[LMB] (chat) new essay

Michael R N Dolbear little.egret at mrdolbear.freeserve.co.uk
Sun Oct 28 09:45:06 GMT 2007


> From: Mark A. Mandel <thnidu at yahoo.com>
> Date: 27 October 2007 23:48
> 
> If we're getting into the soletta, _that_ project is itself impossible.
The mirrors can't reflect more energy than they receive from Komarr's sun.
If the soletta reflects all its energy onto a planetary "footprint" with
the same area as the mirrors*, that footprint _and nowhere else_ will get
full one-sun insolation from the soletta in addition to whatever it gets
directly from the sun. If the reflection is spread out to cover the whole
visible (almost-)hemisphere, or indeed any significant fraction of the
planet's surface, it will fade to insignificance. I'm afraid Her Ladyship
just made a boo-boo here, and I can't see any reasonable way to fix it.
> 
> * ignoring issues of angle of incidence, which would make the reflected
insolation even weaker

Were you around for previous soletta discussions ?

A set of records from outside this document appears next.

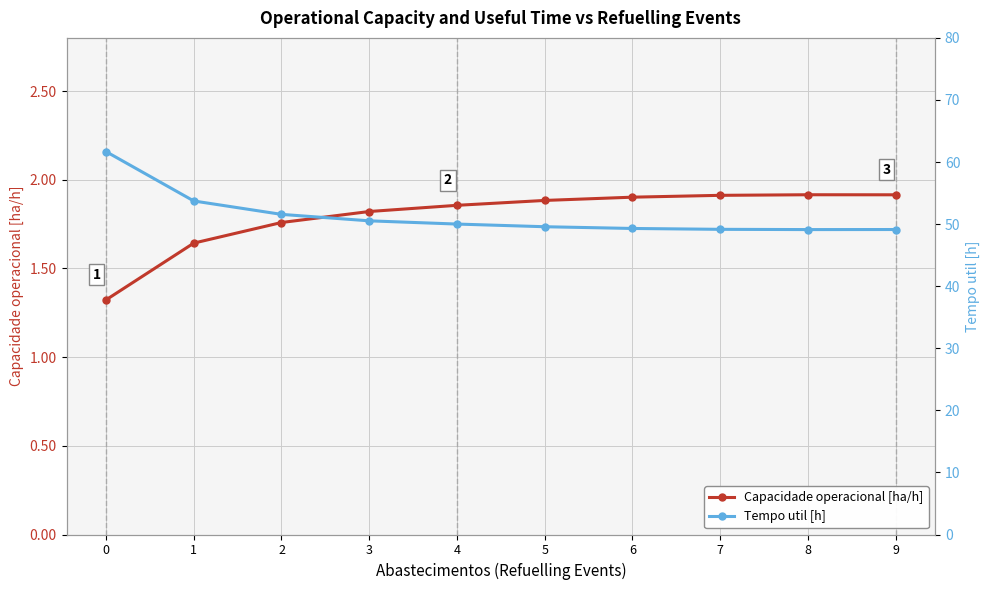

Reading left to right, extract all data points from this chart.

Capacidade operacional [ha/h]: 0=1.3	1=1.6	2=1.8	3=1.8	4=1.9	5=1.9	6=1.9	7=1.9	8=1.9	9=1.9
Tempo util [h]: 0=61.7	1=53.7	2=51.6	3=50.5	4=50.0	5=49.6	6=49.3	7=49.2	8=49.1	9=49.1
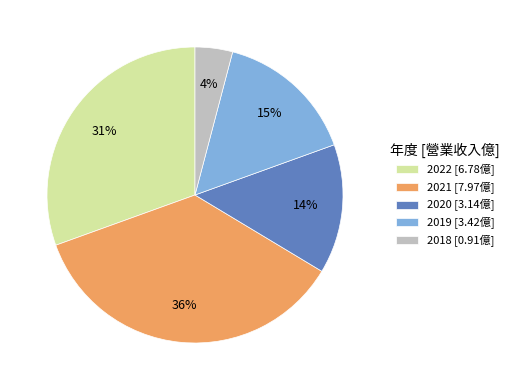

Approximately how many times larger is the value at 2020 [3.14億] compared to 2022 [6.78億]?

0.5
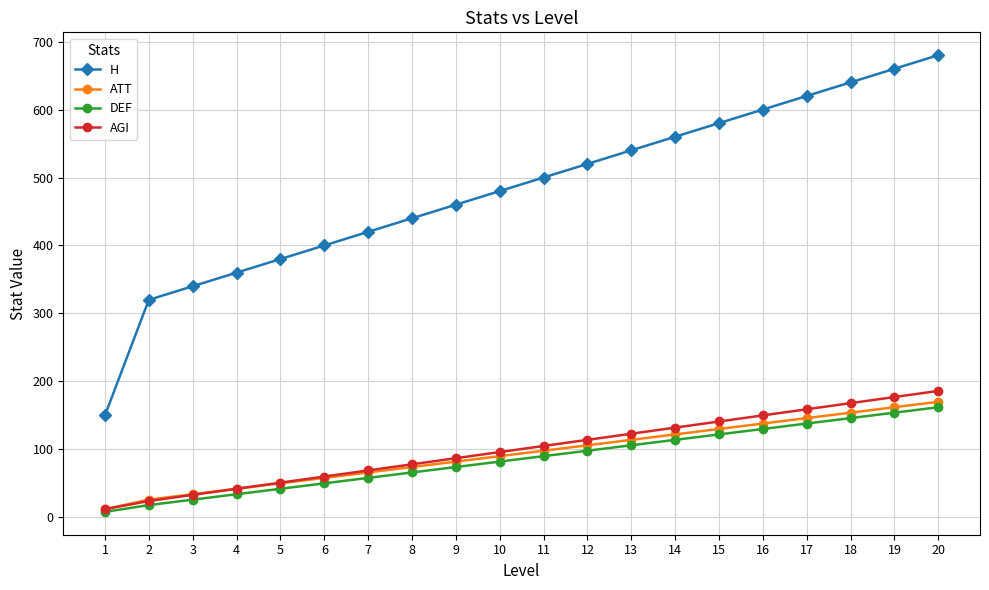

Which series has the widest spread of values?

H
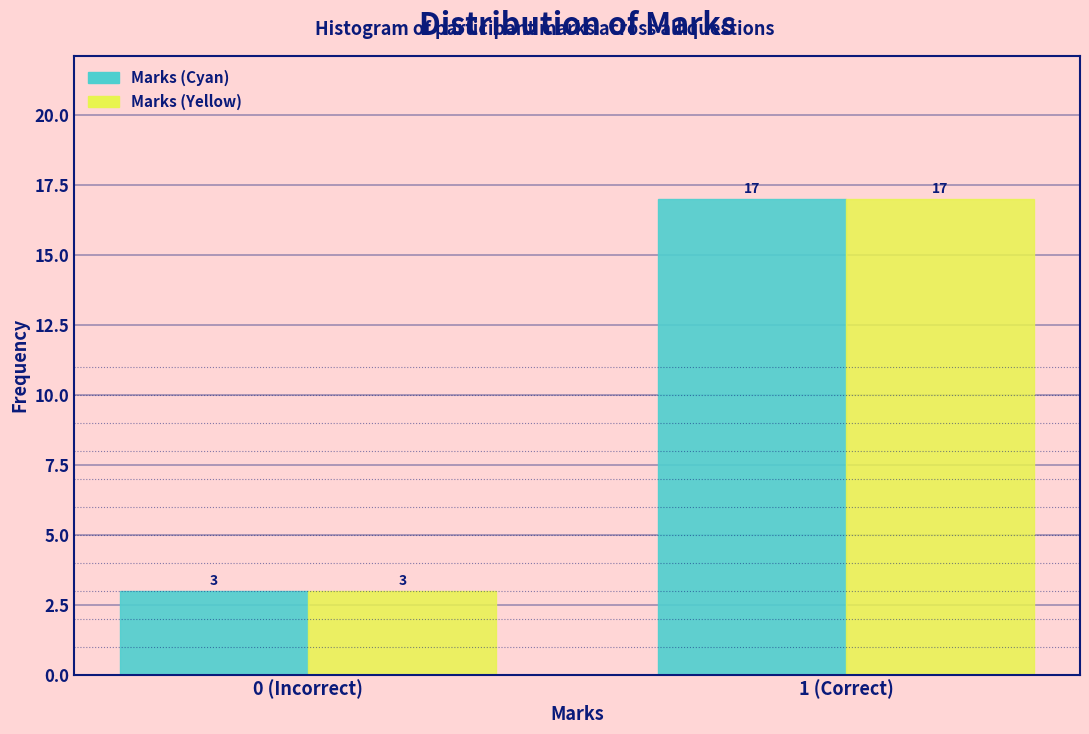

Reading left to right, what are all the values shown in this chart?

Marks (Cyan): 0 (Incorrect)=3	1 (Correct)=17
Marks (Yellow): 0 (Incorrect)=3	1 (Correct)=17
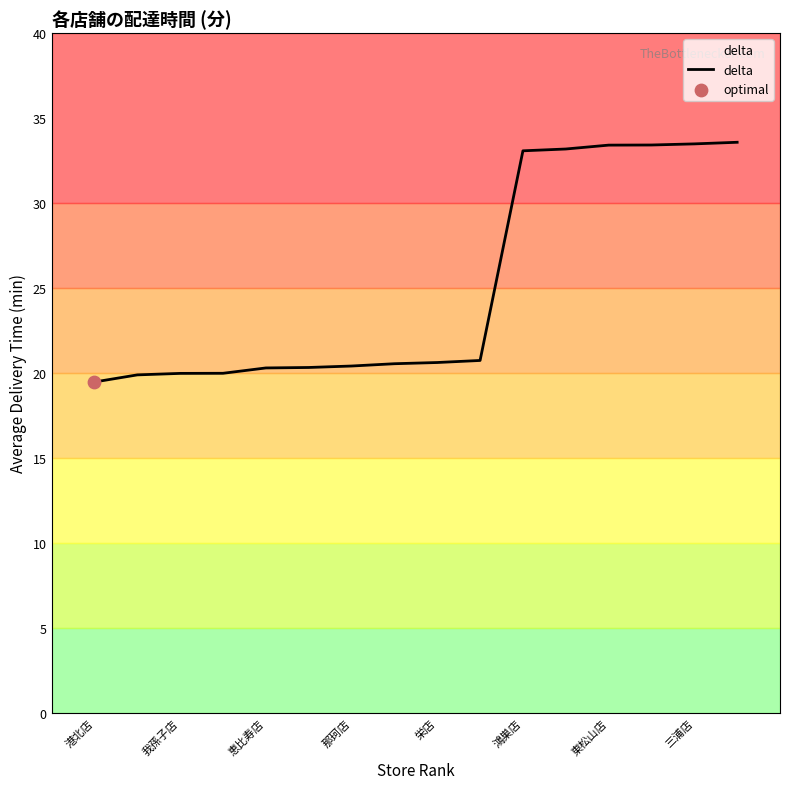

What is the maximum value for delta?

33.6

Old archives 990729-2589 for example and I joined the list in 1999 in part
to discuss the soletta. See also the R/G/B Mars novels.

The soletta is big, that's BIG the size of a small continent otherwise, as
you say, it is of little use. I calculated that the mirror would have to be
5,000 kilometers
diameter to intercept and redirect enough sunlight to raise the planetary
temperature by 10 C (18 F).

It is probably effectively a flat mirror, I suggested double mirror cells
to get round the angle of incidence problem, so if it has 10 % of the
cross-sectional area of Komarr itself  that's of the order of an extra 10 %
 insolation.

The textev is that the soletta array is in the same orbit as Komarr, about
30 degress off the Komarr-sun vector and about a million km away.